The case of Jahi McMatch also illustrates what can happen if medical practitioners fail to safely balance medical knowledge with more emotional considerations. By several accounts, the medical staff was very steadfast about removing Jahi from life-support, even telling the family that they could do so without family permission, as the girl was already legally dead. The McMatch family, the physicians and the hospital were locked in an untenable conflict.
In the event of brain death, a doctor is as responsible for counseling the family as they are for following the best medical practices. When a family is told their 13-year-old daughter may look alive, but is already dead, doctors shouldn’t be surprised to see resistance or misunderstanding. In fact, denial is the first stage of grief.
Rather than be fixed on immediately working towards removing the patient from life support, the first steps medical staff should take need to focus on guiding the family through these periods in a supportive and sympathetic manner, while also working to explain exactly what has happened to the family. Only those involved know exactly what occurred within Jahi McMath’s hospital, and it would be wrong to villainize the staff who treated her. The events that followed the brain death diagnosis simply show how complex and difficult the situation can be for both sides.
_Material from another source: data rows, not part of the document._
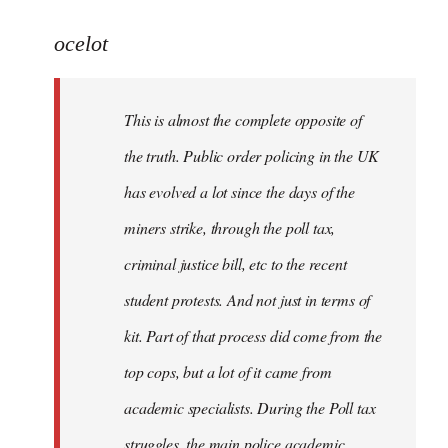
reply
to
ocelot
Welcome
by
This is almost the complete opposite of
libcom.org
the truth. Public order policing in the UK
has evolved a lot since the days of the
miners strike, through the poll tax,
criminal justice bill, etc to the recent
student protests. And not just in terms of
kit. Part of that process did come from the
top cops, but a lot of it came from
academic specialists. During the Poll tax
struggles, the main police academic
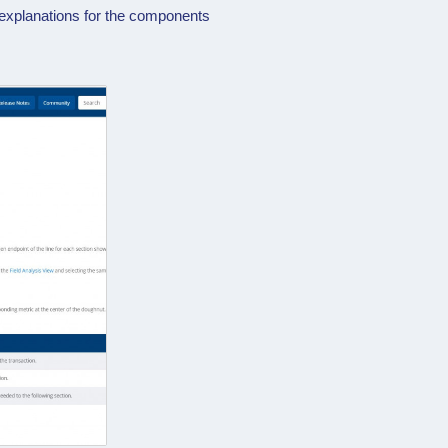
 explanations for the components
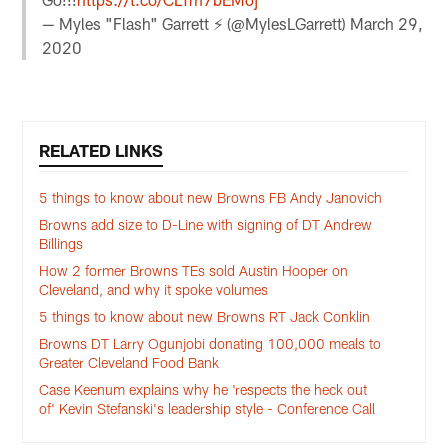
— Myles "Flash" Garrett ⚡️ (@MylesLGarrett)
March 29,
2020
RELATED LINKS
5 things to know about new Browns FB Andy Janovich
Browns add size to D-Line with signing of DT Andrew
Billings
How 2 former Browns TEs sold Austin Hooper on
Cleveland, and why it spoke volumes
5 things to know about new Browns RT Jack Conklin
Browns DT Larry Ogunjobi donating 100,000 meals to
Greater Cleveland Food Bank
Case Keenum explains why he 'respects the heck out
of' Kevin Stefanski's leadership style - Conference Call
The medical field may have a seemingly infinite number of resources and guidelines for ailments ranging from the common cold to esoteric conditions only a few will suffer, but there is still much that is unknown and there are still some conditions we can do little about. The brain is the most complex organ in a body, and science has only recently began to unlock its secrets. Maybe one day we will find the key to conditions such as brain death, but for now it is most important to educate the public on brain health and safety to prevent as many of these stories from happening as possible.